Musk’s “relationship with President Trump has been a positive, but now adds uncertainty and fuels questions regarding brand damage” for Tesla, explained Kallo.
Also driving the downgrade was skepticism on Tesla’s looming robotaxi launch meeting expectations.
The Baird group noted it forecasts just 6,000 of the driverless cabs will be on the road by the second half of next year, a fraction of the “hundreds of thousands” Musk recently predicted, though Kallo expressed optimism about Tesla’s “outsized opportunity” in robotaxis and robotics.
Musk’s “ties to the government are a double-edged sword” for Tesla, according to Kallo, who noted Tesla stock’s big runup following Trump’s victory “despite deteriorating fundamentals” in its core electric vehicle business.
To that end, Tesla stock is up 17% since Election Day, trouncing the S&P 500 yardstick’s 5% return. That outperformance came even as Tesla’s underlying financial and vehicle sales were exceptionally weak.
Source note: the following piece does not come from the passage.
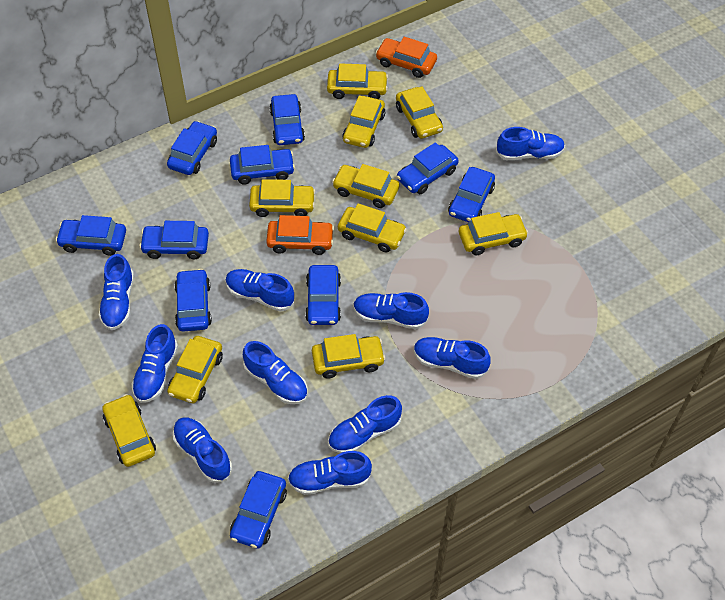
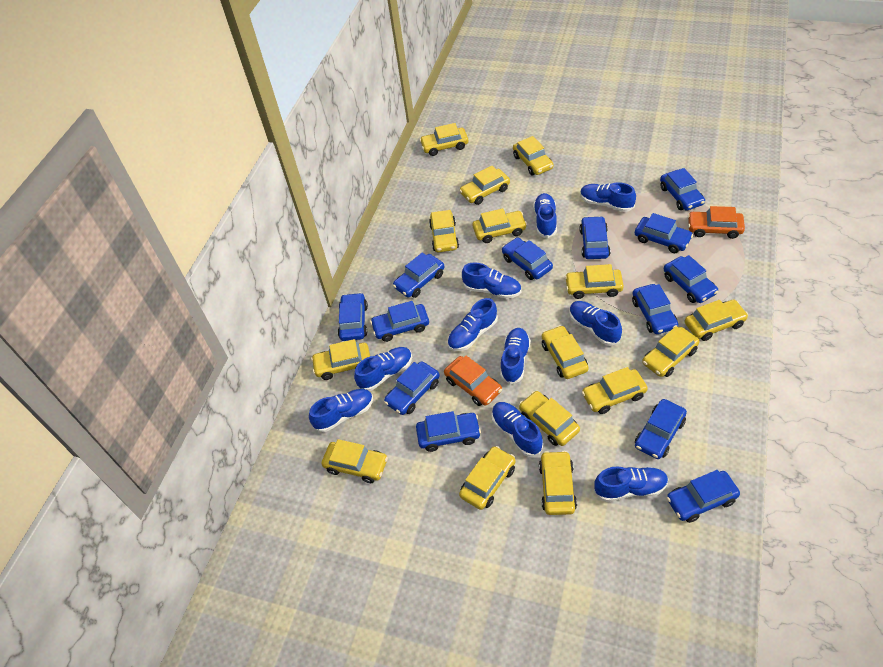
blue car: 10 -> 13
yellow car: 10 -> 15

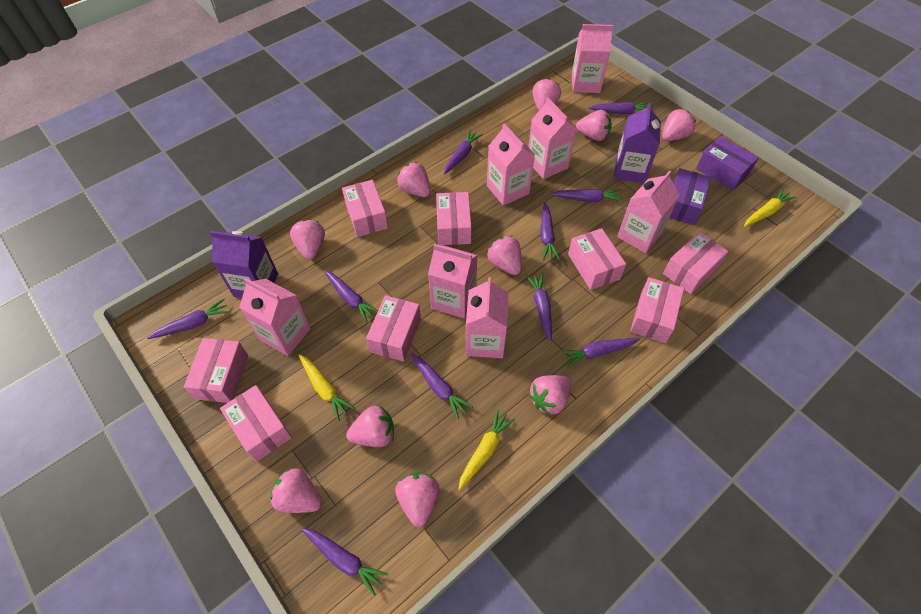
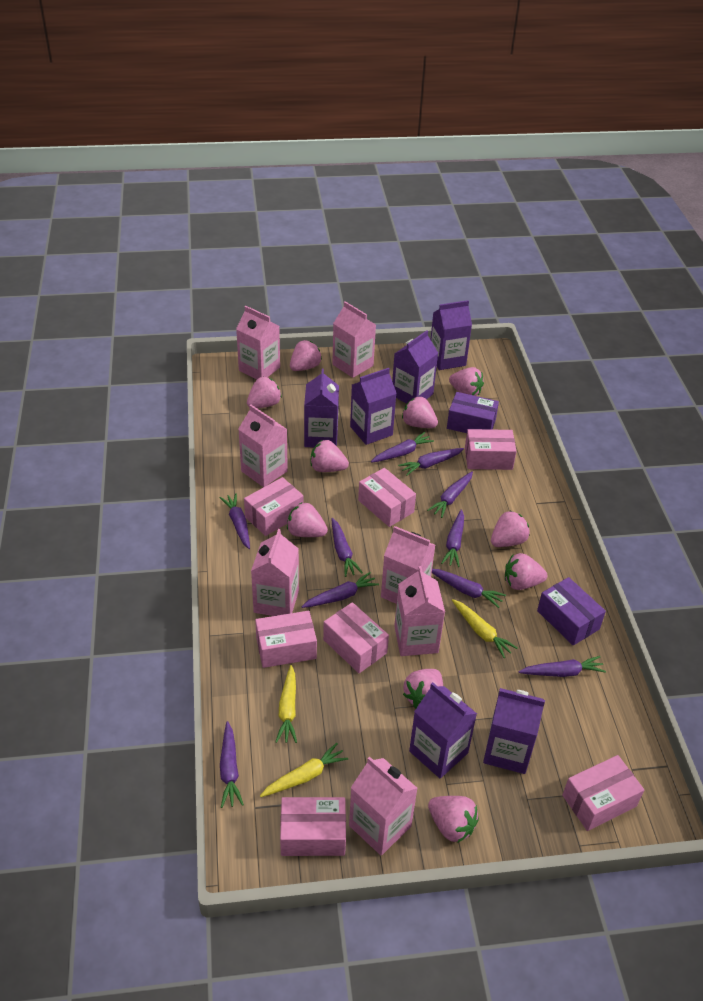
pink box: 8 -> 7
purple carton: 2 -> 6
Tesla’s first-quarter vehicle deliveries grew at their worst annual pace on record, while its revenue came in at its lowest level since Q2 2022 and its net profit was its weakest since Q4 2020. Analysts pointed to the polarizing nature of Musk’s right-wing political activity, headlined by his $288 million in donations to Trump and affiliated U.S. election efforts, as a key catalyst for this slump, as sales across western Europe and Democratic strongholds including California cratered in early 2025. Last week, Goldman Sachs analysts predicted Tesla’s vehicle deliveries this quarter would fall at a record 18% pace compared to the same period last year.
Wedbush analyst Dan Ives, one of the most outspoken voices covering Tesla and often among the most bullish, maintained Monday his Wall Street-leading $500 price target for Tesla. Ives wrote to clients he still anticipates the Trump administration will “fast track” key regulatory hurdles for Tesla in its robotaxi push “despite the Musk beef.” Musk “needs Trump for many reasons, including a green light on a federal framework” for autonomous driving, explained Ives.
More than $20 billion. That’s how much poorer Musk is since last Wednesday, just before his clash with Trump reached a fever pitch. Musk is still worth a world-leading $394 billion, according to Forbes’ calculations.